10 AM: Malika Dudley Interviews Weather Channel Hurricane Expert
VIDEO: Big Island Now Meteorologist interviews The Weather Channel Hurricane Expert Dr. Rick Knabb, former head of the Central Pacific Hurricane Center.
- Lane moving 2 mph
- Days of heavy rainfall possible
- Weakening at expected pace
- May remain a hurricane into Saturday
- Intensity unpredicable
- High-altitude trough is steering Lane northward
When it will shear and turn west is hard to predict
- Lane is “fighting for its life”
- Location of center of the storm is not factor for damaging impacts
- Being on right side of cone—like Maui and O‘ahu are—means increased precipitation
- “This is not a good track for these islands.”
Long-lasting power outages are very possible
- Stay on ground floor if possible to lessen impacts of wind
Big Island is still in for days of heavy rain, gusty winds. By Sunday, winds will die down but rain may continue.
Friday, Aug. 24, 2018, 10 a.m.: Hawai‘i County Civil Defense Update
The Tropical Storm Warning issued by the Central Pacific Hurricane Center continues for Hawai‘i County.
The windward side of Hawai‘i Island is currently under a flash flood warning and experiencing conditions of heavy rains and flooding.
The Central Pacific Hurricane Center reports that as of 8 a.m., Hurricane Lane is a Category 2 hurricane located approximately 140 miles WSW of Kailua-Kona with sustained winds of 105 mph, moving N at approximately 2 mph.
Due to the slowing of the hurricane, dangerous heavy rains and flooding may persist for several days on the windward side of the Big Island.

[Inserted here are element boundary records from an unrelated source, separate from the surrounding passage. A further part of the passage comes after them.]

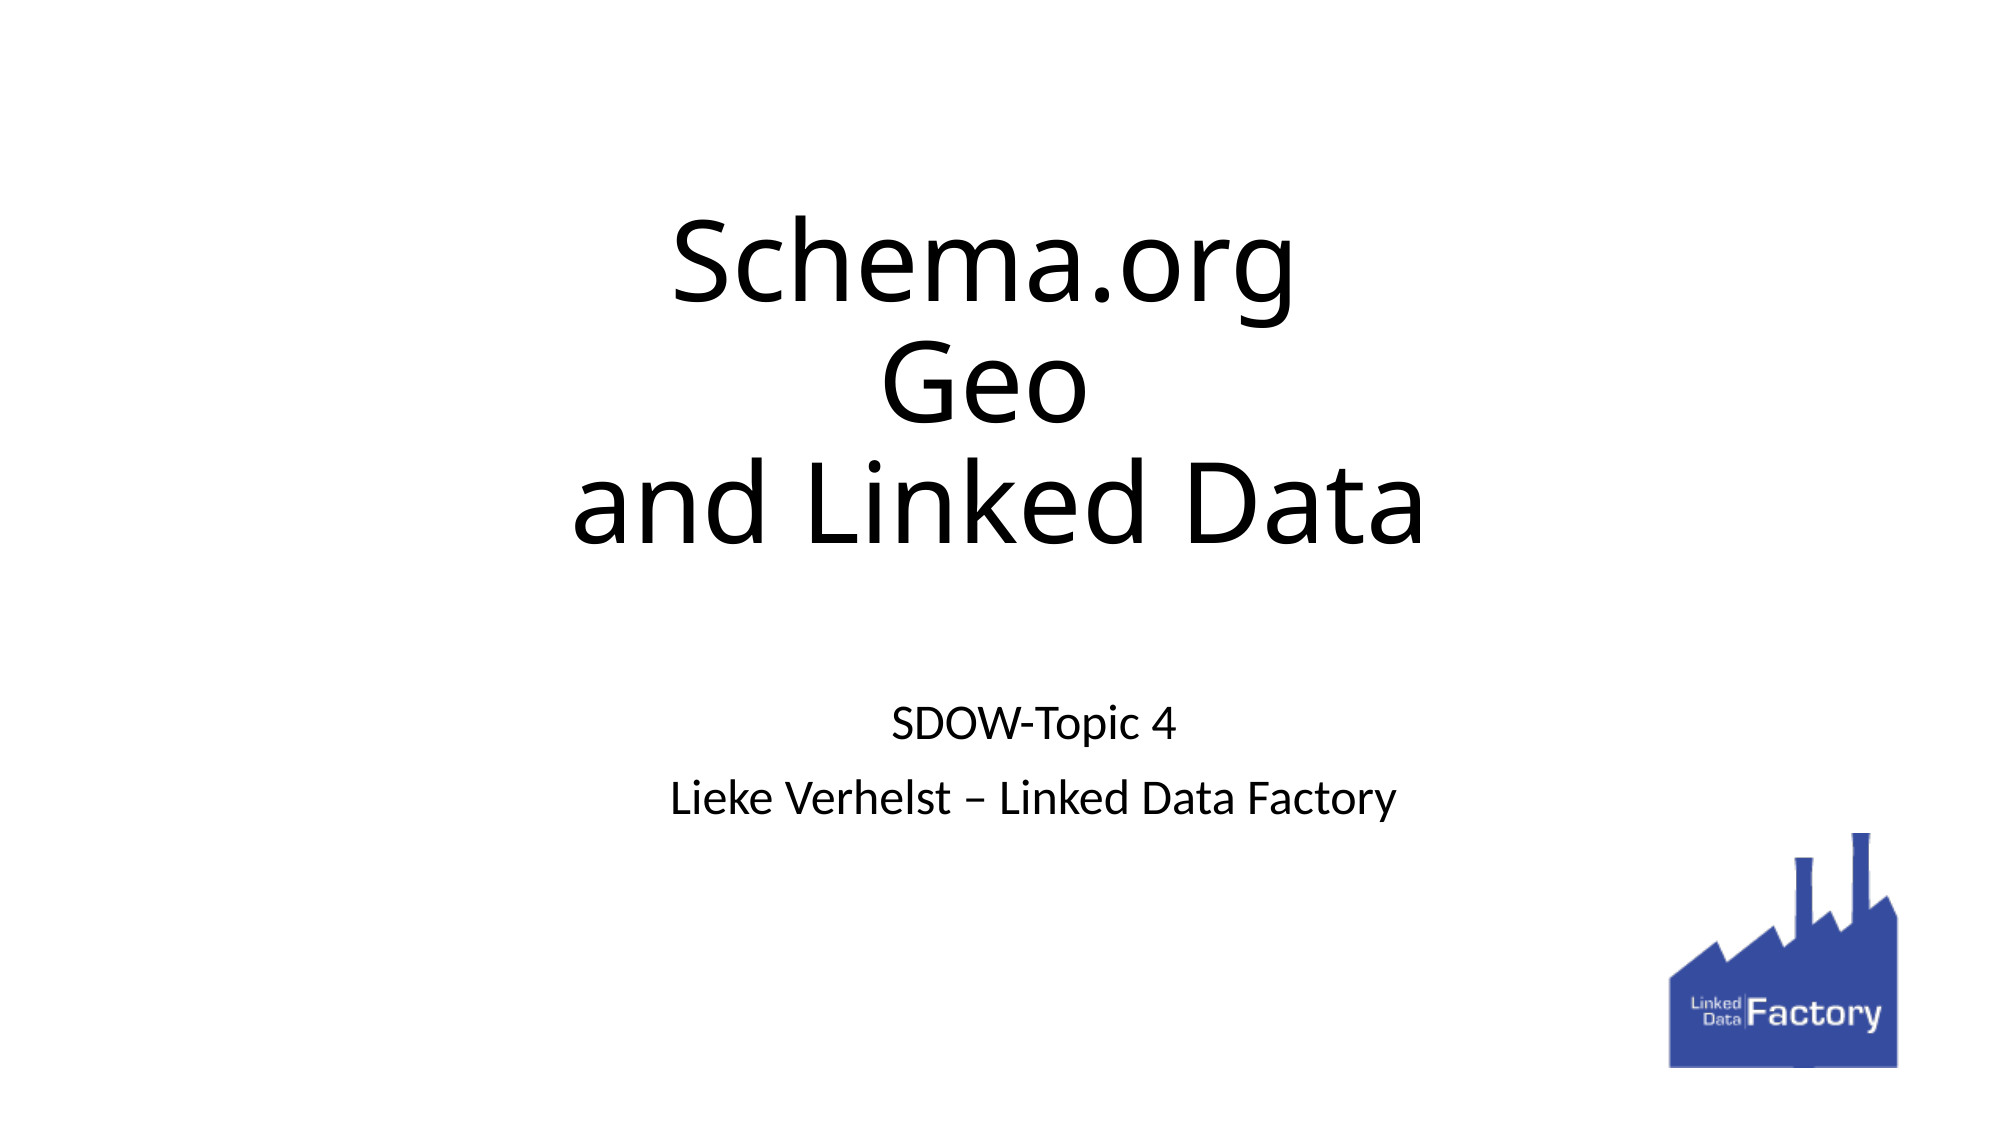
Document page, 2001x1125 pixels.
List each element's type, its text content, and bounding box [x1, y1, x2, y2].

subtitle SDOW-Topic 4 Lieke Verhelst – Linked Data Factory [283, 689, 1784, 961]
picture [1666, 833, 1902, 1068]
title Schema.org Geo and Linked Data [249, 184, 1750, 576]
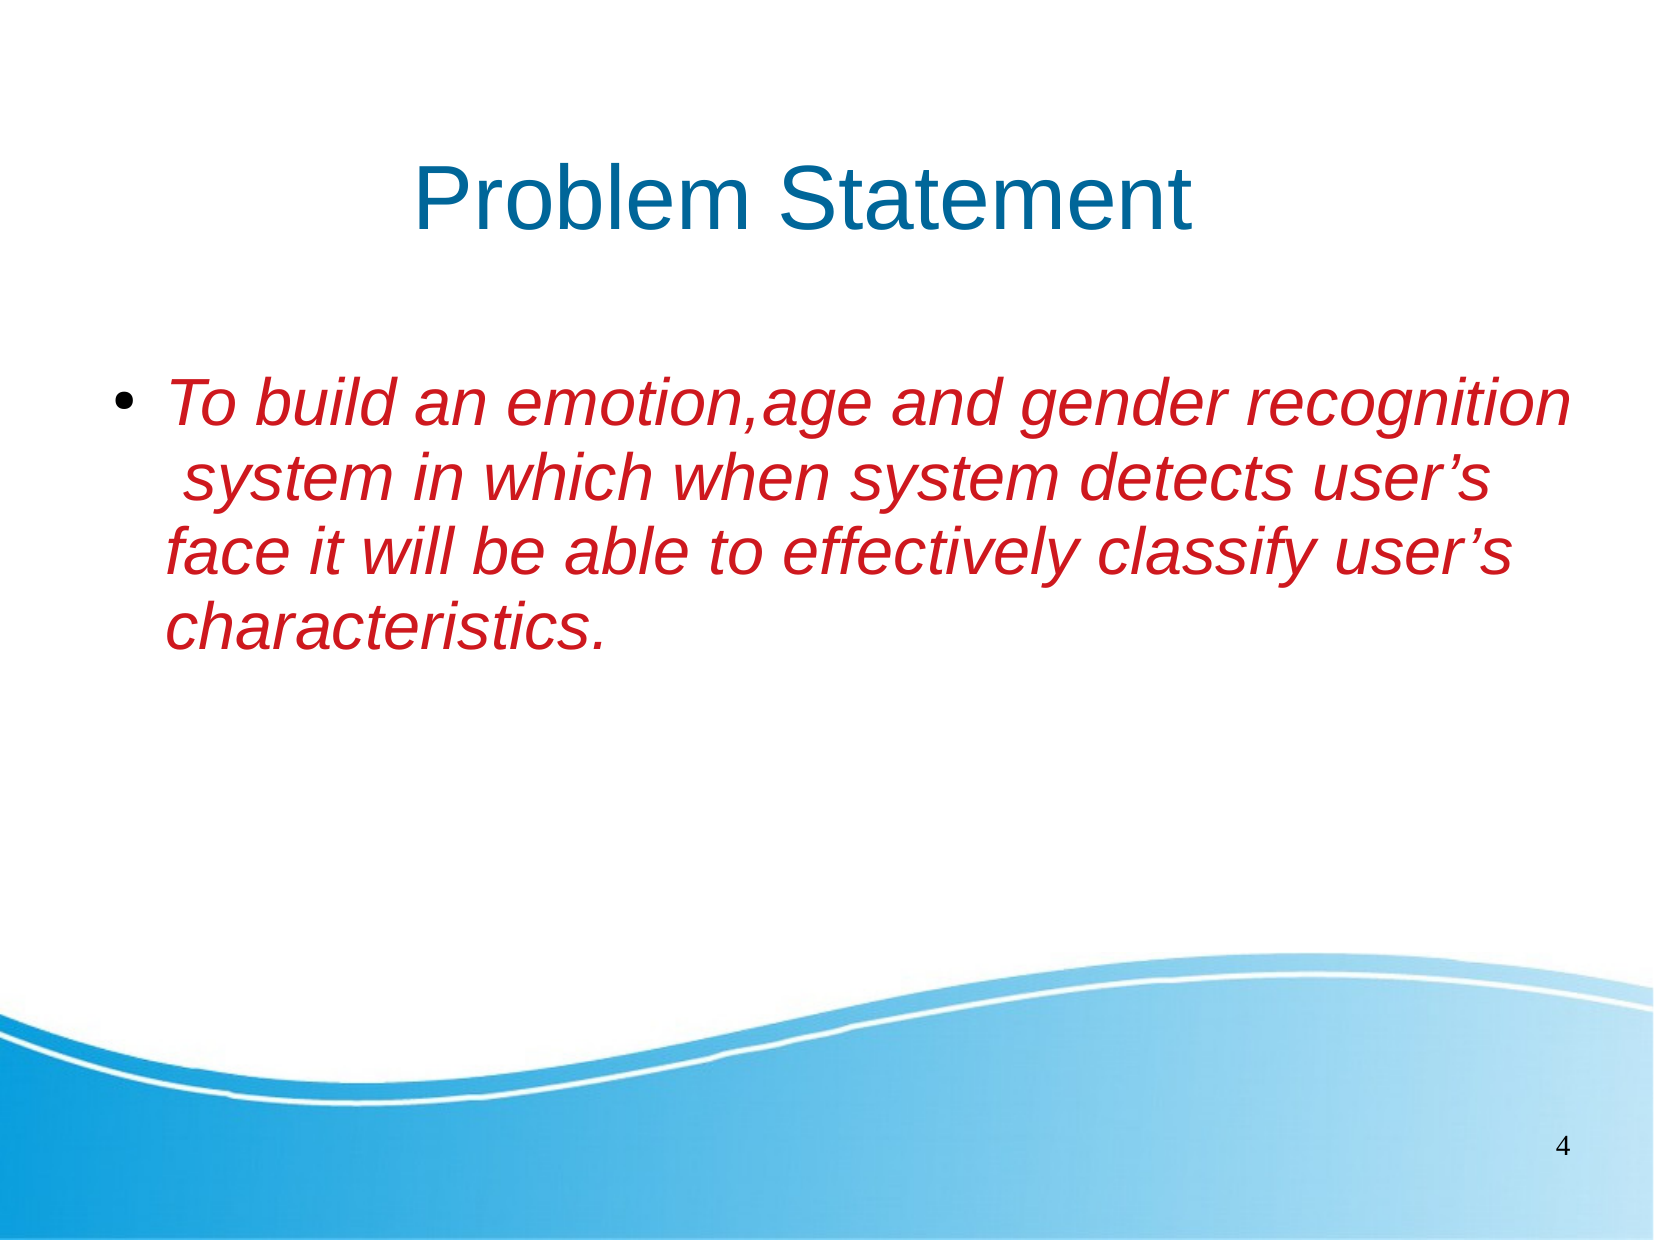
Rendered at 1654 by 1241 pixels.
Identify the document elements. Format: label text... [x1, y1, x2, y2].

picture [0, 952, 1654, 1240]
title Problem Statement [59, 94, 1548, 302]
list To build an emotion,age and gender recognition system in which when system detects user’s face it will be able to effectively classify user’s characteristics. [94, 364, 1583, 709]
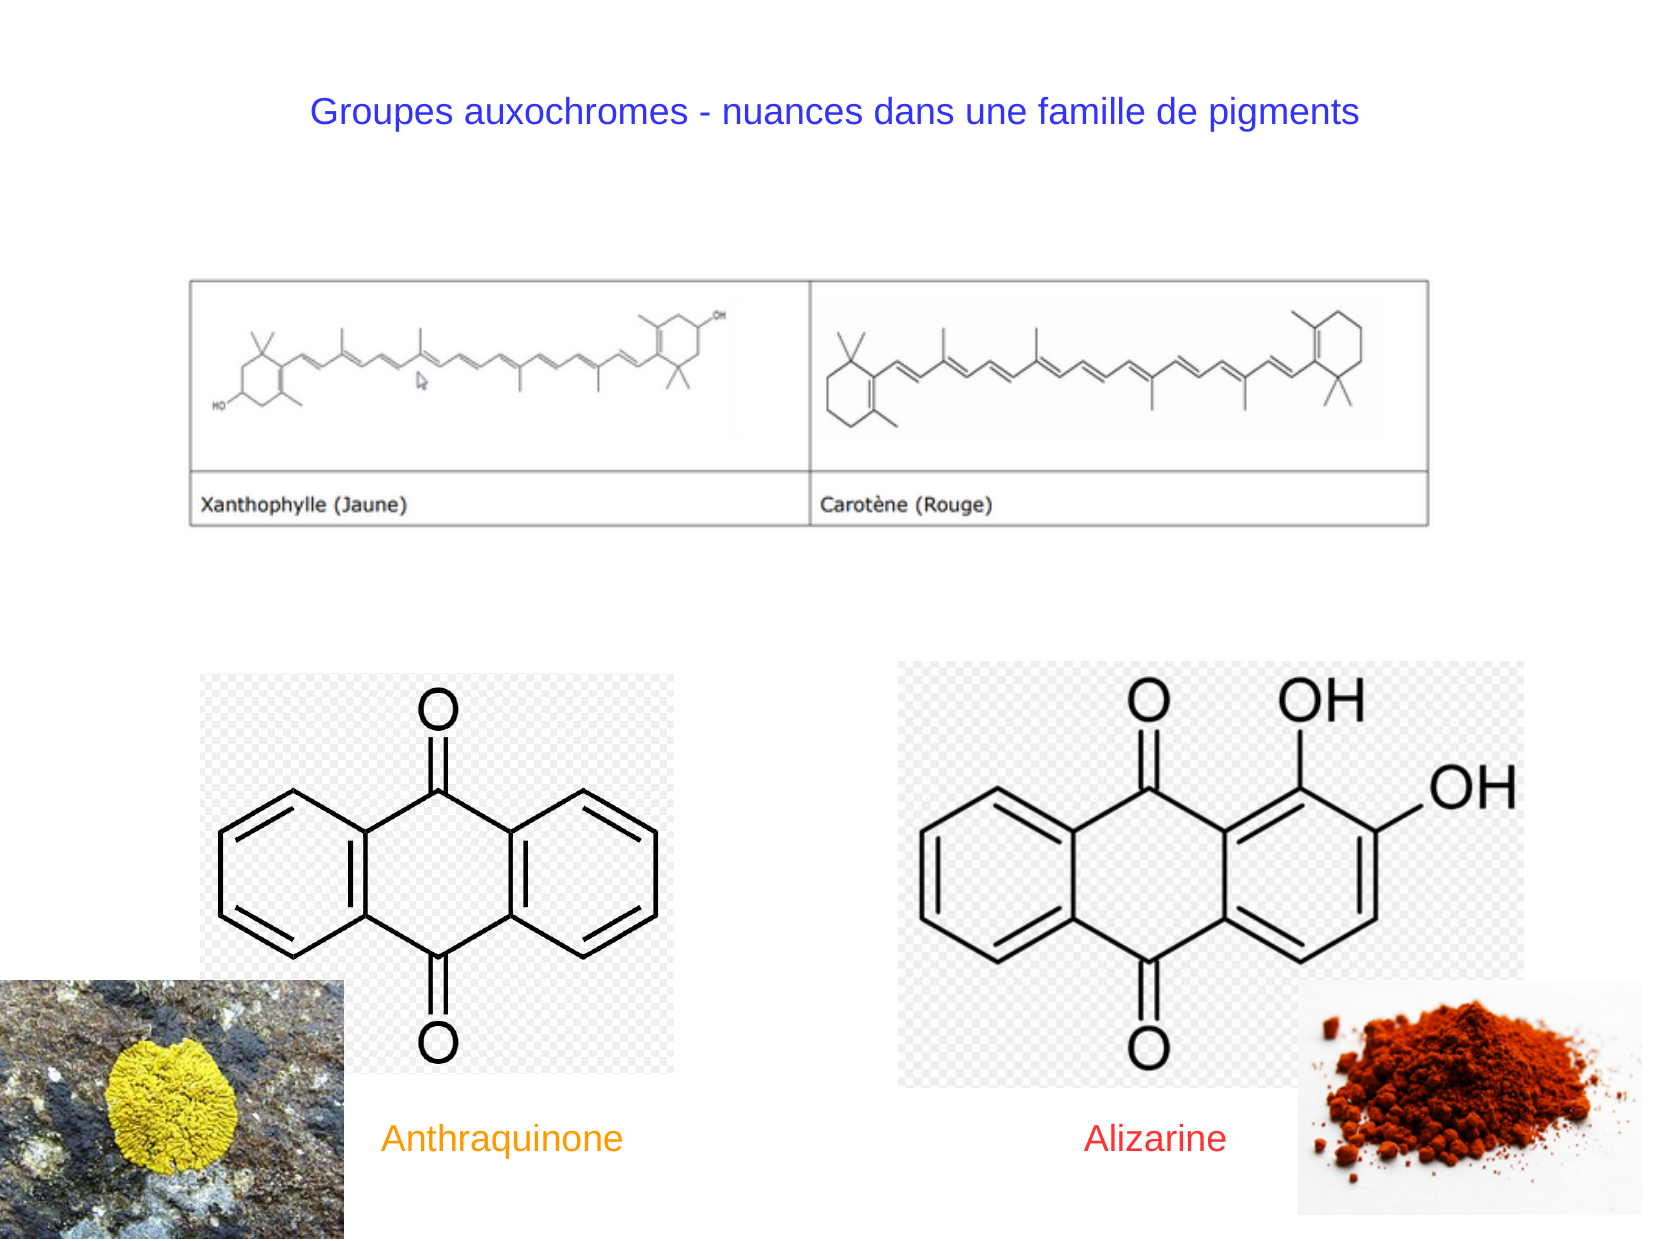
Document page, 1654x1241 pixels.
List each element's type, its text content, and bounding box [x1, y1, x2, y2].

Due to the flash flooding, the following major roads are closed:
- Highway 19 – multiple closures between mile marker 6 and 29
- Saddle Road – one lane closure between mile marker 8 and 11
- Highway 250 (Kohala Mountain Road) – mile marker 13
- Numerous secondary roads in Hilo, Puna, and Hamakua are closed so stay alert. Multiple other landslides are occurring on Highway 19 and other closures can occur without notice.
The Hawaii State Department of Health is advising the public to stay out of streams, coastal, and standing waters that are contaminated by storm water. Storm water may contain harmful micro-organisms from overflowing cesspools or septic tanks as well as animal waste washed into streams and storm drains.
Conditions are being monitored and you will be kept informed of major closures as best as possible.
All motorists and residents of effected areas are urged to use extreme caution and be aware of flooding conditions.
This is a very dangerous situation and heavy rains are expected to continue on the windward side of the Big Island.